Your goal
Transcribe all of the data exactly. Omit the pictures.

(Saved entries)
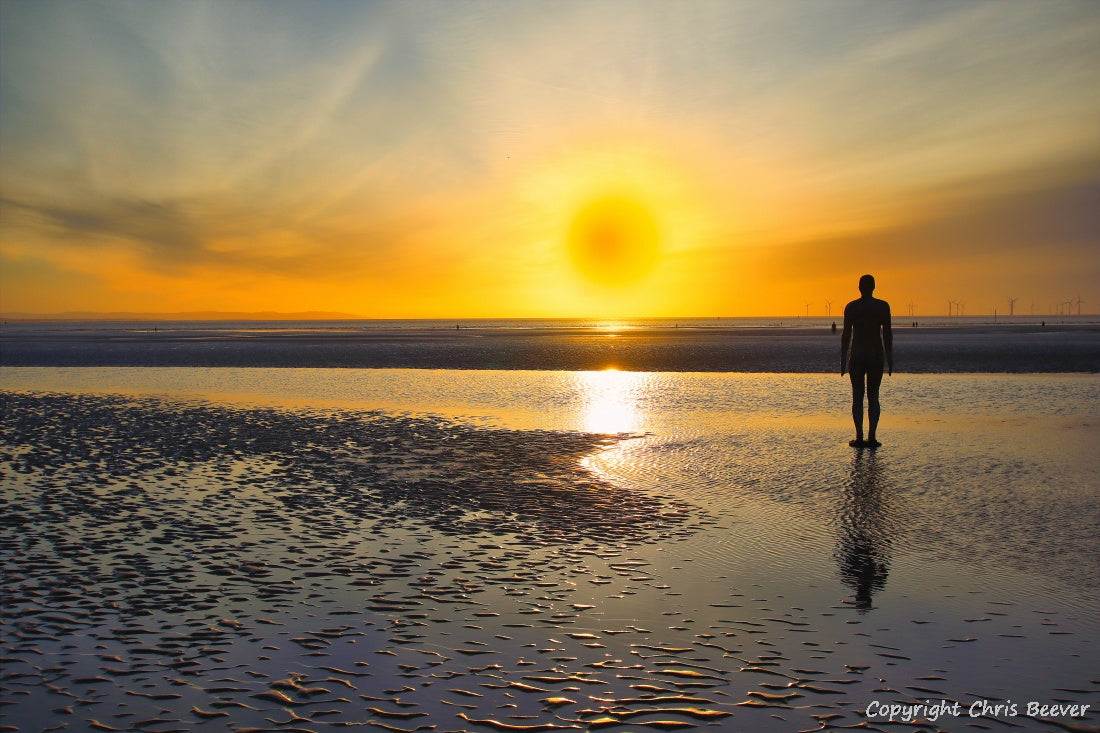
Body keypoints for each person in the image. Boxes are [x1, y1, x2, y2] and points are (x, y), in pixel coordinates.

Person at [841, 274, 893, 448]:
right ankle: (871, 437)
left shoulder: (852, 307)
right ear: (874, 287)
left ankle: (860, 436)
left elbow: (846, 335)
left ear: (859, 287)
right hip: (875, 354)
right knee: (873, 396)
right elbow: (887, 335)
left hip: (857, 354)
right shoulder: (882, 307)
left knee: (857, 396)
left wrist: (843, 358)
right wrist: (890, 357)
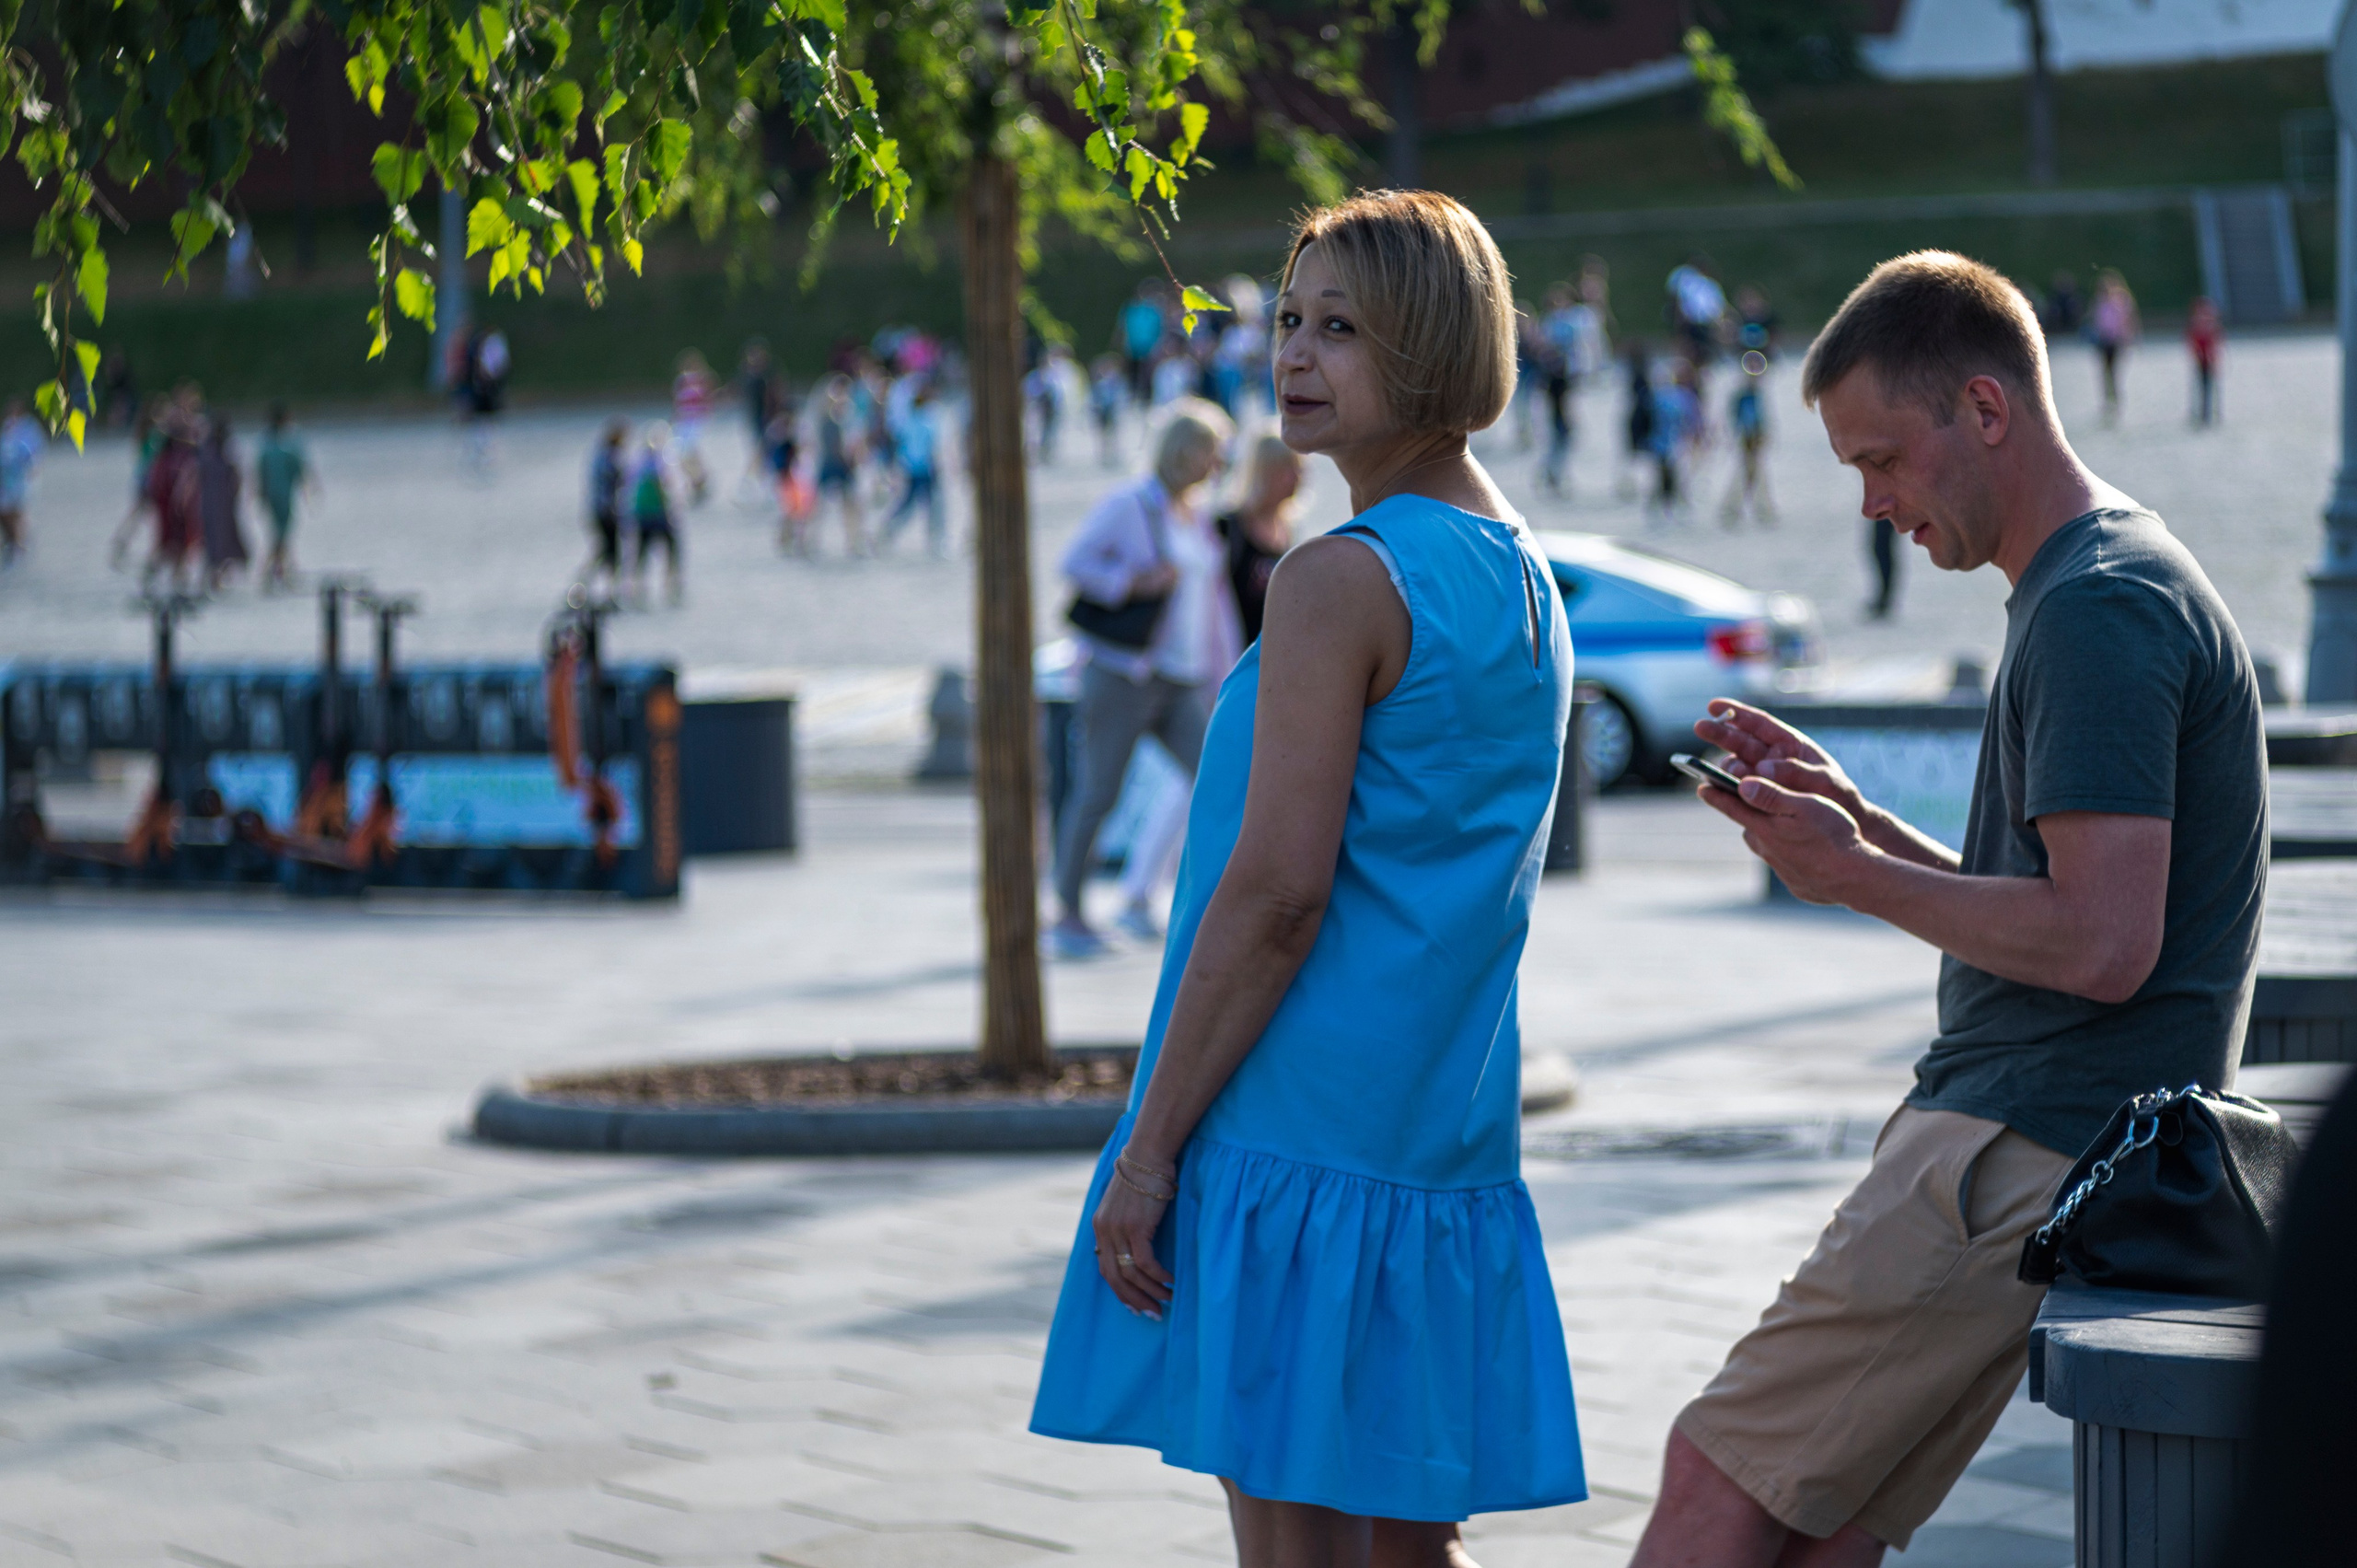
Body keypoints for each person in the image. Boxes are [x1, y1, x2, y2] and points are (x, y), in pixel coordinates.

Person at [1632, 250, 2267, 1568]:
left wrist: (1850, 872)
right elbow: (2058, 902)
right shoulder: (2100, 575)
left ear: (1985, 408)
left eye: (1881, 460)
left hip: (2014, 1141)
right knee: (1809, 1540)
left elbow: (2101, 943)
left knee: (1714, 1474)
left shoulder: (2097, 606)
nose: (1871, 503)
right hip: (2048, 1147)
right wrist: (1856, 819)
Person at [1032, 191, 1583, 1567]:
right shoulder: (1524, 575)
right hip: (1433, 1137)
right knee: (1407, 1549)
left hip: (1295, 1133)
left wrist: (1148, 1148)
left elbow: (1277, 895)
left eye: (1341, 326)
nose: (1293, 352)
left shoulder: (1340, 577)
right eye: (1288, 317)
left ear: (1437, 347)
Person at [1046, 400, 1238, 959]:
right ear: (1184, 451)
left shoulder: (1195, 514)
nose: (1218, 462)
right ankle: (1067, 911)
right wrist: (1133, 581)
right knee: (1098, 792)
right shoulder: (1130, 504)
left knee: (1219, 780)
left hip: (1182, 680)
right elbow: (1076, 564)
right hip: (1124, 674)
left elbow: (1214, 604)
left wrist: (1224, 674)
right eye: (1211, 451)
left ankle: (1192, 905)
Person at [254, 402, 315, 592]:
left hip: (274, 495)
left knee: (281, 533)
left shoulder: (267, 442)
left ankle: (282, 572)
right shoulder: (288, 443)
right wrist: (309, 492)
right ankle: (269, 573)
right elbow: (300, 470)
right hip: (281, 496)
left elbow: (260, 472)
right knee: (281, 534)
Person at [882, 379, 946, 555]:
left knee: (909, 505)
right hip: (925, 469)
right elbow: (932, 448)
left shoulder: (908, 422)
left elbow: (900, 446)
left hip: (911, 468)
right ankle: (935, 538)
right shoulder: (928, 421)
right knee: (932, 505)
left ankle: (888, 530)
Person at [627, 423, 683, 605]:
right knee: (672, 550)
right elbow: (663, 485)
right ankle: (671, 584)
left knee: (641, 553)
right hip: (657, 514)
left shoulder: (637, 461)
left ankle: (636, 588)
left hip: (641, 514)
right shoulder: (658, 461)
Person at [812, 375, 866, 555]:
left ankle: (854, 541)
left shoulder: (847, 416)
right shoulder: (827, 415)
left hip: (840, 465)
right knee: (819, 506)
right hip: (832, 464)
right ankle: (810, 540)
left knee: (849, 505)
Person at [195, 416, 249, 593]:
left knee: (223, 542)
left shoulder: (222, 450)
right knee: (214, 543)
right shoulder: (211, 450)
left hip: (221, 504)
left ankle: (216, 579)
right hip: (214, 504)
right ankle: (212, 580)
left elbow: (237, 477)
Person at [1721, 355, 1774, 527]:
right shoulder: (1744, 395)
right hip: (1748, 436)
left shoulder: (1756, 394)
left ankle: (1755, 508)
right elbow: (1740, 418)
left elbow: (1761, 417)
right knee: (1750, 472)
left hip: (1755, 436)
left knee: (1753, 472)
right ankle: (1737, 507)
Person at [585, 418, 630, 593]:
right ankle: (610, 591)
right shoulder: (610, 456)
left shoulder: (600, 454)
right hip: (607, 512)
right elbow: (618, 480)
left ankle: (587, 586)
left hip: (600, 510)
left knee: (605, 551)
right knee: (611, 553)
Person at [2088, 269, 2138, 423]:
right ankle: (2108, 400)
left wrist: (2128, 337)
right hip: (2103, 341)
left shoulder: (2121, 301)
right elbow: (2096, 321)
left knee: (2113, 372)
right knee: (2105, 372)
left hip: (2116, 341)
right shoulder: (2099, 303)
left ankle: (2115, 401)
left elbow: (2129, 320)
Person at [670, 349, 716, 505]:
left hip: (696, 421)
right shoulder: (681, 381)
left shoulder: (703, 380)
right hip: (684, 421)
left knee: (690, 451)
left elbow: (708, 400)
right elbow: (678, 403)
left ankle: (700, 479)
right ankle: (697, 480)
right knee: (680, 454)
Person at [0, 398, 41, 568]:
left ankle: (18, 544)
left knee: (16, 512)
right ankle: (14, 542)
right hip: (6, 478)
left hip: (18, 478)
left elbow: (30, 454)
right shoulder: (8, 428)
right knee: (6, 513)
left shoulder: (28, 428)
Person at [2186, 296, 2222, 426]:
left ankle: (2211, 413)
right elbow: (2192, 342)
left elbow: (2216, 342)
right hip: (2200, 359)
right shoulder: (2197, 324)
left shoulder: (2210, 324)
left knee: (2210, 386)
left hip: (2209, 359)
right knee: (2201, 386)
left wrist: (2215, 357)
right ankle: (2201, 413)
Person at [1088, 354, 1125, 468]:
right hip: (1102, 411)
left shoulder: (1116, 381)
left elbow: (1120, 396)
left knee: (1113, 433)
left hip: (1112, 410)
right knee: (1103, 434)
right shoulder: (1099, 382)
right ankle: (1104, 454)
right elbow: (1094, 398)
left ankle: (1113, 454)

Answer for this exercise
Body keypoints for each person in the image. Boxes are [x1, y1, x2, y2] and points are (x, y), in pixel coordinates.

Person at [841, 274, 893, 448]:
right ankle: (871, 437)
left shoulder: (852, 307)
right ear: (874, 287)
left ankle: (860, 436)
left elbow: (846, 335)
left ear: (859, 287)
right hip: (875, 354)
right knee: (873, 396)
right elbow: (887, 335)
left hip: (857, 354)
right shoulder: (882, 307)
left knee: (857, 396)
left wrist: (843, 358)
right wrist: (890, 357)
Body keypoints for each person in the image. Boxes are [x1, y1, x2, y2] and points are (x, y), in pixel coordinates.

Person at [1632, 250, 2267, 1568]:
left wrist: (1850, 872)
right elbow: (2058, 902)
right shoulder: (2100, 575)
left ear: (1985, 408)
left eye: (1881, 460)
left hip: (2014, 1141)
right knee: (1809, 1540)
left elbow: (2101, 943)
left knee: (1714, 1474)
left shoulder: (2097, 606)
nose: (1871, 503)
right hip: (2048, 1147)
right wrist: (1856, 819)
Person at [1032, 191, 1583, 1567]:
right shoulder: (1524, 575)
right hip: (1433, 1137)
right knee: (1407, 1549)
left hip: (1295, 1133)
left wrist: (1148, 1148)
left elbow: (1277, 895)
left eye: (1341, 326)
nose: (1293, 352)
left shoulder: (1340, 577)
right eye: (1288, 317)
left ear: (1437, 347)
Person at [1046, 400, 1238, 959]:
right ear: (1184, 451)
left shoulder: (1195, 514)
nose: (1218, 462)
right ankle: (1067, 911)
right wrist: (1133, 581)
right knee: (1098, 792)
right shoulder: (1130, 504)
left knee: (1219, 780)
left hip: (1182, 680)
right elbow: (1076, 564)
right hip: (1124, 674)
left elbow: (1214, 604)
left wrist: (1224, 674)
right eye: (1211, 451)
left ankle: (1192, 905)
Person at [254, 402, 315, 592]:
left hip: (274, 495)
left knee: (281, 533)
left shoulder: (267, 442)
left ankle: (282, 572)
right shoulder: (288, 443)
right wrist: (309, 492)
right ankle: (269, 573)
right elbow: (300, 470)
right hip: (281, 496)
left elbow: (260, 472)
right knee: (281, 534)
Person at [882, 379, 946, 555]:
left knee: (909, 505)
right hip: (925, 469)
right elbow: (932, 448)
left shoulder: (908, 422)
left elbow: (900, 446)
left hip: (911, 468)
right ankle: (935, 538)
right shoulder: (928, 421)
right knee: (932, 505)
left ankle: (888, 530)
Person at [627, 423, 683, 605]:
right knee: (672, 550)
right elbow: (663, 485)
right ankle: (671, 584)
left knee: (641, 553)
right hip: (657, 514)
left shoulder: (637, 461)
left ankle: (636, 588)
left hip: (641, 514)
right shoulder: (658, 461)
Person at [812, 375, 866, 555]:
left ankle: (854, 541)
left shoulder: (847, 416)
right shoulder: (827, 415)
left hip: (840, 465)
right knee: (819, 506)
right hip: (832, 464)
right ankle: (810, 540)
left knee: (849, 505)
Person at [195, 416, 249, 593]:
left knee: (223, 542)
left shoulder: (222, 450)
right knee: (214, 543)
right shoulder: (211, 450)
left hip: (221, 504)
left ankle: (216, 579)
right hip: (214, 504)
right ankle: (212, 580)
left elbow: (237, 477)
Person at [1721, 355, 1774, 527]:
right shoulder: (1744, 395)
right hip: (1748, 436)
left shoulder: (1756, 394)
left ankle: (1755, 508)
right elbow: (1740, 418)
left elbow: (1761, 417)
right knee: (1750, 472)
left hip: (1755, 436)
left knee: (1753, 472)
right ankle: (1737, 507)
Person at [585, 418, 630, 593]:
right ankle: (610, 591)
right shoulder: (610, 456)
left shoulder: (600, 454)
right hip: (607, 512)
right elbow: (618, 480)
left ankle: (587, 586)
left hip: (600, 510)
left knee: (605, 551)
right knee: (611, 553)
Person at [2088, 269, 2138, 423]:
right ankle: (2108, 400)
left wrist: (2128, 337)
right hip: (2103, 341)
left shoulder: (2121, 301)
right elbow: (2096, 321)
left knee: (2113, 372)
right knee: (2105, 372)
left hip: (2116, 341)
right shoulder: (2099, 303)
left ankle: (2115, 401)
left elbow: (2129, 320)
Person at [670, 349, 716, 505]:
left hip: (696, 421)
right shoulder: (681, 381)
left shoulder: (703, 380)
right hip: (684, 421)
left knee: (690, 451)
left elbow: (708, 400)
right elbow: (678, 403)
left ankle: (700, 479)
right ankle: (697, 480)
right knee: (680, 454)
Person at [0, 398, 41, 568]:
left ankle: (18, 544)
left knee: (16, 512)
right ankle: (14, 542)
right hip: (6, 478)
left hip: (18, 478)
left elbow: (30, 454)
right shoulder: (8, 428)
right knee: (6, 513)
left shoulder: (28, 428)
Person at [2186, 296, 2222, 426]:
left ankle: (2211, 413)
right elbow: (2192, 342)
left elbow: (2216, 342)
right hip: (2200, 359)
right shoulder: (2197, 324)
left shoulder: (2210, 324)
left knee: (2210, 386)
left hip: (2209, 359)
right knee: (2201, 386)
left wrist: (2215, 357)
right ankle: (2201, 413)
Person at [1088, 354, 1125, 468]:
right hip: (1102, 411)
left shoulder: (1116, 381)
left elbow: (1120, 396)
left knee: (1113, 433)
left hip: (1112, 410)
right knee: (1103, 434)
right shoulder: (1099, 382)
right ankle: (1104, 454)
right elbow: (1094, 398)
left ankle: (1113, 454)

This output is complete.